L’associazione interviene sui costi sostenuti all’avvio dell’anno scolastico dalle famiglie divise e propone preventivi condivisi, tracciabilità e conti dedicati alle spese per i figli.
Il caro scuola per i genitori separati rischia di diventare un ulteriore motivo di conflitto familiare. È la posizione espressa da Luca Valentini, coordinatore di Padri in Movimento per il Trentino-Alto Adige, in occasione della ripresa delle lezioni e dell’aumento dei costi per libri, trasporti e materiale didattico.
Valentini concentra l’attenzione sulle cosiddette spese straordinarie, che nelle famiglie separate vengono generalmente ripartite tra i genitori secondo gli accordi o i provvedimenti applicabili al singolo caso. L’associazione sostiene che acquisti non concordati, documentazione tardiva e rendicontazioni poco chiare possano alimentare tensioni proprio mentre l’interesse principale dovrebbe restare la serenità dei figli.

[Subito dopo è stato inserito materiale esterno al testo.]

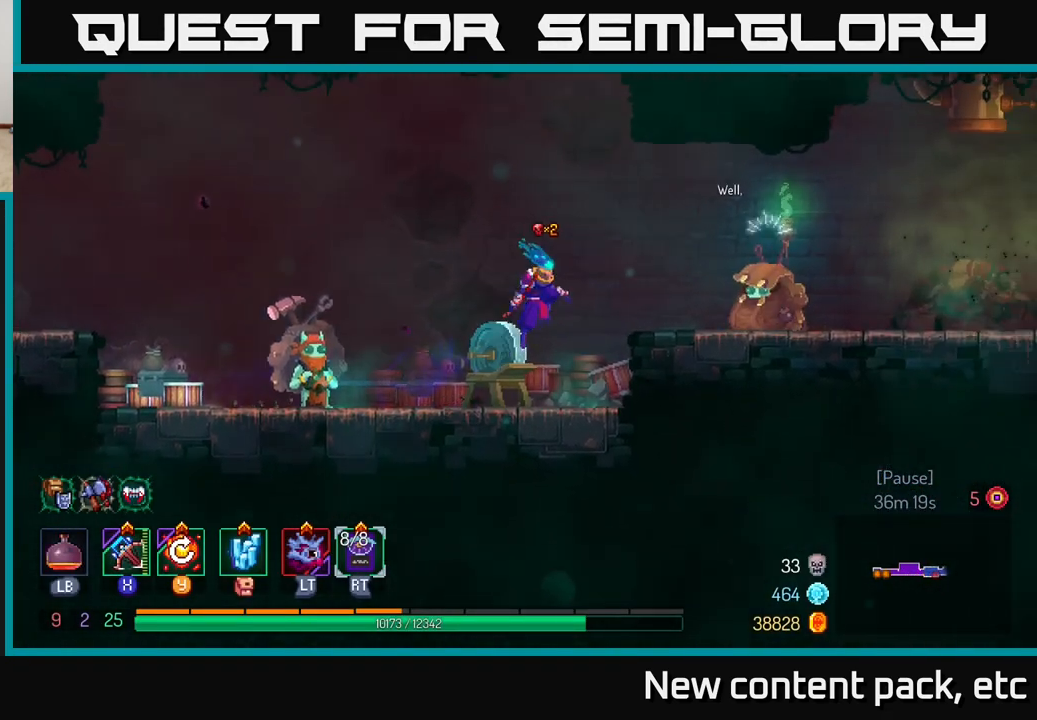
{"buttons": [], "left_stick": "right", "right_stick": "center", "events": [[100, "A", "up"]]}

La nota propone tre strumenti: un preventivo condiviso prima degli acquisti, una maggiore tracciabilità delle somme impiegate e conti correnti dedicati alle necessità dei minori. Si tratta di richieste formulate dall’organizzazione e non di obblighi già previsti in modo uniforme per tutte le famiglie, poiché le modalità concrete dipendono dagli accordi tra le parti e dalle decisioni giudiziarie.
Caro scuola per i genitori separati, le proposte sulla tracciabilità
Secondo Padri in Movimento, la trasparenza può ridurre la conflittualità e rendere più semplice distinguere le spese realmente necessarie da quelle che richiedono un confronto preventivo. Valentini collega il problema anche al costo della vita in Trentino-Alto Adige e alle difficoltà economiche di chi deve sostenere contemporaneamente mantenimento, affitto e spese quotidiane.
Il tema si inserisce in una stagione segnata da aumenti e richieste di sostegno per le famiglie. Un recente approfondimento sui rincari di libri e corredo scolastico ha mostrato quanto il rientro possa pesare sui bilanci domestici, indipendentemente dalla struttura del nucleo familiare.
L’associazione chiede quindi che l’istruzione dei figli non venga trasformata in un terreno di scontro economico. Il principio indicato è quello della responsabilità condivisa, accompagnata da strumenti che consentano a entrambi i genitori di conoscere in anticipo costi e destinazione delle somme.
La posizione di Valentini apre un confronto su un problema concreto, ma le situazioni familiari restano differenti. Per questo eventuali soluzioni devono essere adattate agli accordi esistenti e alla normativa, mantenendo al centro il diritto dei minori a un percorso scolastico stabile e il dovere degli adulti di collaborare sulle decisioni che li riguardano.